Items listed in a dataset
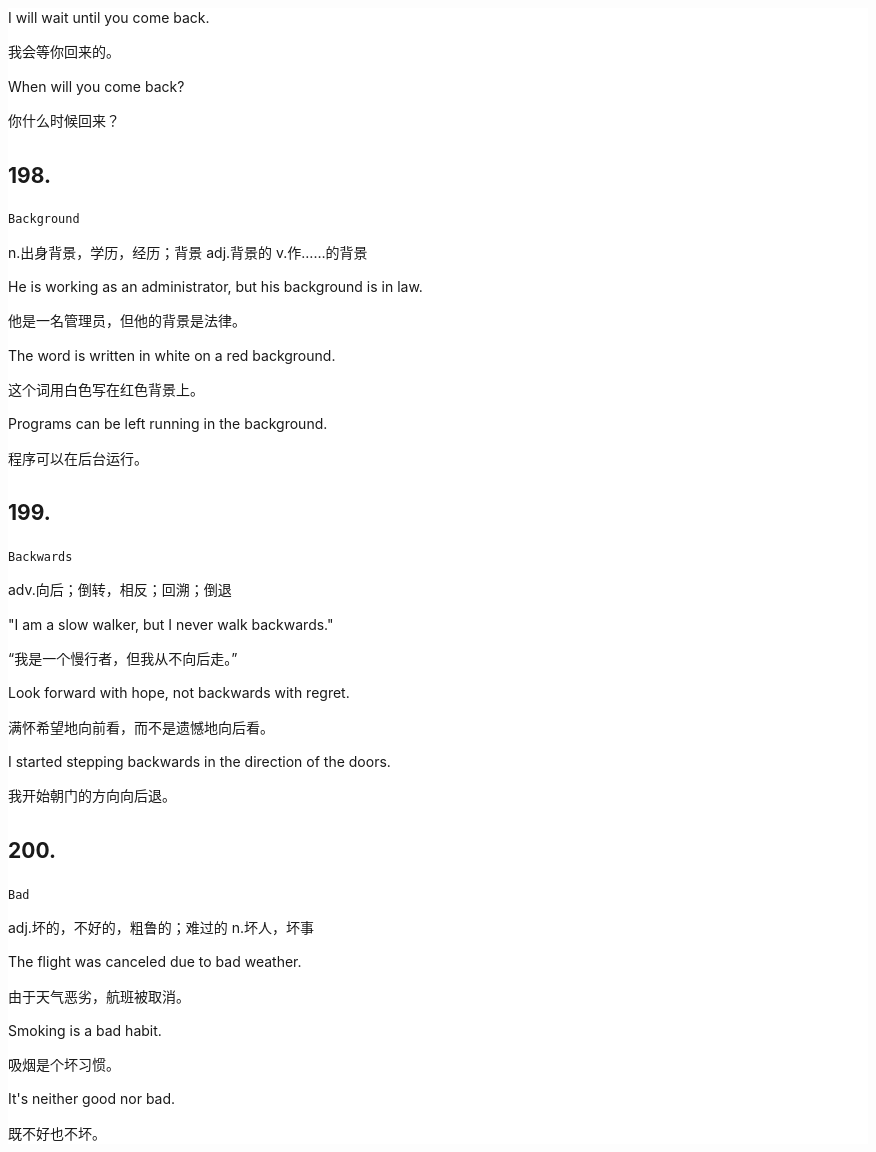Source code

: I will wait until you come back.

我会等你回来的。

When will you come back?

你什么时候回来？

## 198.
`Background`

n.出身背景，学历，经历；背景 adj.背景的 v.作……的背景

He is working as an administrator, but his background is in law.

他是一名管理员，但他的背景是法律。

The word is written in white on a red background.

这个词用白色写在红色背景上。

Programs can be left running in the background.

程序可以在后台运行。

## 199.
`Backwards`

adv.向后；倒转，相反；回溯；倒退

"I am a slow walker, but I never walk backwards."

“我是一个慢行者，但我从不向后走。”

Look forward with hope, not backwards with regret.

满怀希望地向前看，而不是遗憾地向后看。

I started stepping backwards in the direction of the doors.

我开始朝门的方向向后退。

## 200.
`Bad`

adj.坏的，不好的，粗鲁的；难过的 n.坏人，坏事

The flight was canceled due to bad weather.

由于天气恶劣，航班被取消。

Smoking is a bad habit.

吸烟是个坏习惯。

It's neither good nor bad.

既不好也不坏。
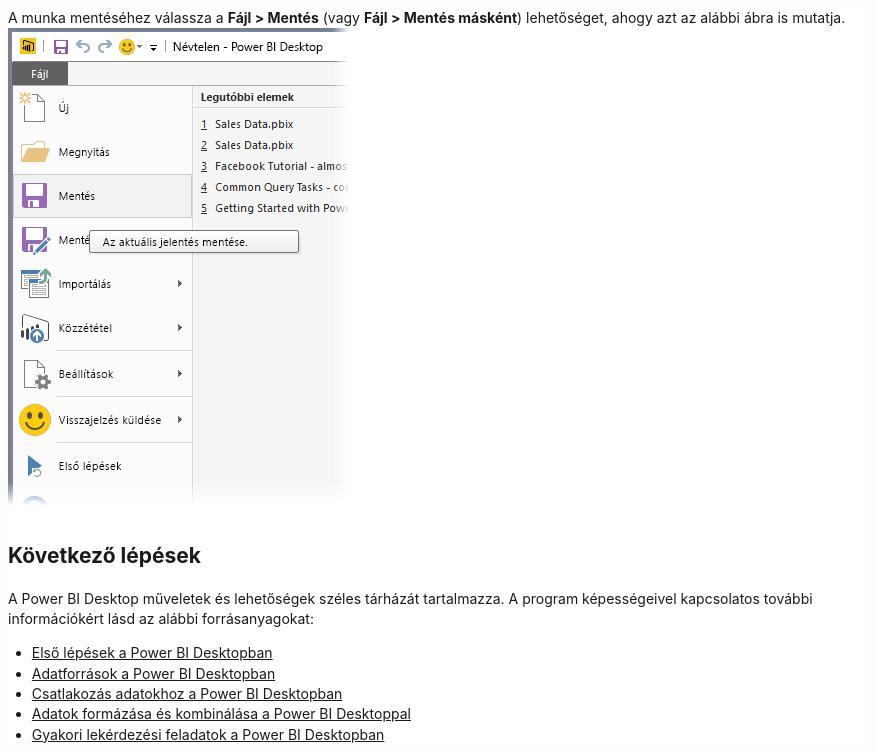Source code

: A munka mentéséhez válassza a **Fájl \> Mentés** (vagy **Fájl \> Mentés másként**) lehetőséget, ahogy azt az alábbi ábra is mutatja.  
![](media/desktop-query-overview/queryoverview_savework.png)

## <a name="next-steps"></a>Következő lépések
A Power BI Desktop műveletek és lehetőségek széles tárházát tartalmazza. A program képességeivel kapcsolatos további információkért lásd az alábbi forrásanyagokat:

* [Első lépések a Power BI Desktopban](desktop-getting-started.md)
* [Adatforrások a Power BI Desktopban](desktop-data-sources.md)
* [Csatlakozás adatokhoz a Power BI Desktopban](desktop-connect-to-data.md)
* [Adatok formázása és kombinálása a Power BI Desktoppal](desktop-shape-and-combine-data.md)
* [Gyakori lekérdezési feladatok a Power BI Desktopban](desktop-common-query-tasks.md)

## EXERCISE INSTRUCTIONS
Locate every line in the records above that contains the word "lépések" and copy each one.

## SOLVED PROBLEM
## <a name="next-steps"></a>Következő lépések
* [Első lépések a Power BI Desktopban](desktop-getting-started.md)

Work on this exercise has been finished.